Patterson's departure may impact ASU most in its efforts to renovate Sun Devil Stadium. Patterson's business and fundraising prowess played a key role in his promotion to athletic director, and he had made significant strides toward getting the stadium project funded.

Now, the timeline for the renovations beyond the demolition of upper-level north-end-zone seats this offseason appears in flux.

ASU football coach Todd Graham, who Patterson had a heavy hand in hiring in December 2011, was informed of Patterson's departure before he met with the media following a Tuesday morning practice but offered no reaction to the news.

"I don't have (a reaction) at all, really," Graham said. "I'm just getting our team ready to play Utah."

Graham did briefly discuss his relationship with Patterson.

"Obviously I think the world of Steve," Graham said. "He's a person that was instrumental in bringing me here.

"I'm very grateful to him and Dr.
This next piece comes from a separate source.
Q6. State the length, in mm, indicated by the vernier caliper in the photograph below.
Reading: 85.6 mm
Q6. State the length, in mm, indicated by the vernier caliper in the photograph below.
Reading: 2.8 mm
Crow for bringing me here. … All I'll say on that deal is how much I think of Steve. He's been a great partner."

Patterson made just one hire officially, tabbing Craig Nicholson to lead ASU's softball program when Clint Myers departed for the vacant Auburn job.

Patterson's contract at ASU included a clause that stipulated he had to obtain Crow's consent to take the job at Texas. Crow told The Arizona Republic he agreed to Patterson's departure on the condition Patterson not hire anyone from ASU to work for him at Texas.
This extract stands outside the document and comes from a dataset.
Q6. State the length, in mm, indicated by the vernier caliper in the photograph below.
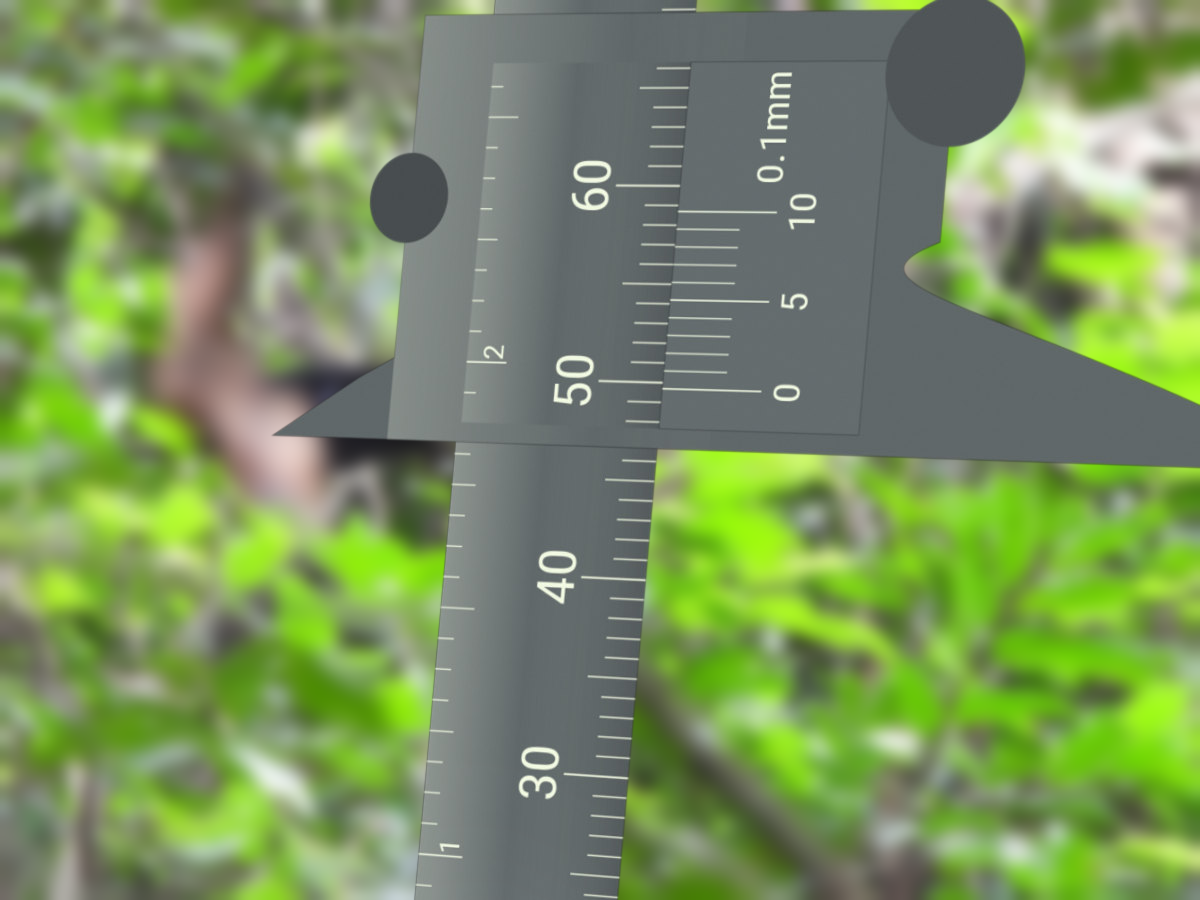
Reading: 49.7 mm
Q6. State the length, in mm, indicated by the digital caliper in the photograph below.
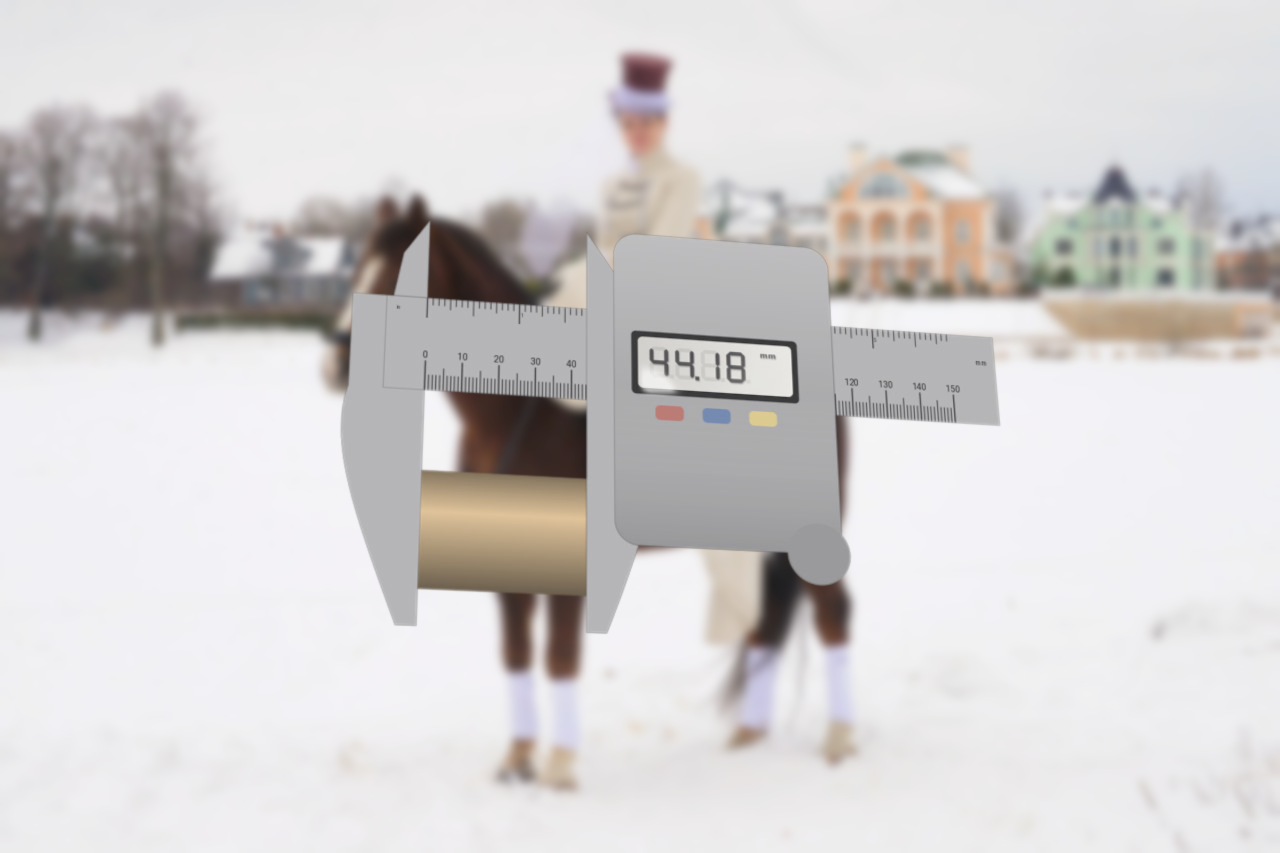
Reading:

Crow said Rund will lead the athletic department while ASU conducts a national search for Patterson's replacement. Rund is currently senior vice president for educational outreach and students services across ASU's four campuses. He previously served as dean of student development, associate vice president for student affairs and vice president for university undergraduate initiatives.

Rund, who has a doctorate in higher and adult education from ASU, has no previous experience in athletics administration but does serve on the executive committee of the board of directors for the Sun Devil Club, the fundraising arm of ASU athletics.

Longtime Texas athletic director DeLoss Dodds announced earlier this year he intended to step down in August 2014, but he will step aside into an advisory capacity once his successor is in place.

Among the issues that figure to be of immediate concertn to Patterson is the future of football coach Mack Brown, who has been under fire for the Longhorns' recent slippage as a national power.

Dodds and Powers have backed Brown through three consecutive sub-par seasons, and criticism intensified when the Longhorns opened the 2013 season with two losses in their first three games. But they have since won five in a row and moved into first place in the Big 12.